Brokerages have given a thumbs up to the deal and retained their Buy rating on Shriram Finance. Here is a detailed analysis of key brokerage views on the key NBFC counter now –

Nomura on Shriram Finance

As the promoter stake dilutes to 20% from 25% post the issuance, the Japanese bank might bring expertise in various aspects of Shriram Finance’s operations and business model. Even though MUFG Bank will be classified as a public shareholder, it gets to nominate up to two non-independent directors on the board of the company. Therefore, Nomura sees this as a big positive.

“As we lift FY28 AUM growth (expectations) to 20% from 17% earlier and trim the cost of funds by 24 bps, our net profit estimate is up 22%,” said Nomura. The brokerage reiterated its Buy call on Shriram Finance, while raising the target price to Rs 1,140, implying an upside of 26.4%. Nomura prefers both Shriram Finance and M&M Financial Services among its NBFC coverage.
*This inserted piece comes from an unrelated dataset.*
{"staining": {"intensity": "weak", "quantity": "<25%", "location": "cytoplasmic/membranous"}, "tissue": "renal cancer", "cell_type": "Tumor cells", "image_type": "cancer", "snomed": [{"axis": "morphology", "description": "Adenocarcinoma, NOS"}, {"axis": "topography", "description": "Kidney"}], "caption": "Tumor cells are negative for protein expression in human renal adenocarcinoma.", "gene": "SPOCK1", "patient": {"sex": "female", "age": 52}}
Motilal Oswal on Shriram Finance

The leading domestic brokerage house, Motilal Oswal, sees this transaction as a strategically significant and value-accretive development for Shriram Finance. MUFG’s investment is expected to support the company’s next phase of growth by providing long-term capital to accelerate expansion across core segments, including CV and MSME lending, while strengthening balance sheet resilience through enhanced creditworthiness and funding capacity. 

Over time, this could culminate in a potential credit rating upgrade to AAA for the finance company. The brokerage house retained its ‘Buy’ call on the stock, with a target price of Rs 1,100, which suggests another 22% over the next 12 months. 

Jefferies on Shriram Finance

International brokerage house Jefferies also has a positive view on Shriram Finance after the deal announcement. They believe that the deal will boost the capital base and prospects of a credit rating upgrade. Currently, the NBFC’s tier 1 cap at 19.9% (pre-deal) is healthy, but the proposed capital infusion would lift the tier 1 cap to 30% +, providing additional growth capital. As a result, a stronger balance sheet may also improve the prospects of a credit rating upgrade to AAA from AA+. This can “improve Shriram Finance’s competitiveness in lower-yielding segments, including new CVs and MSMEs, and aid growth,” they added. As of now, they have retained a Buy rating with a price target of Rs 1,060. This implies almost 18% upside from the current level. 

What’s next for investors

Most brokerage houses see scope for nearly 20% upside in terms of the Shriram Finance share price movement. According to them, the proposed equity infusion is BV accretive and will help boost the MBFC’s competitiveness.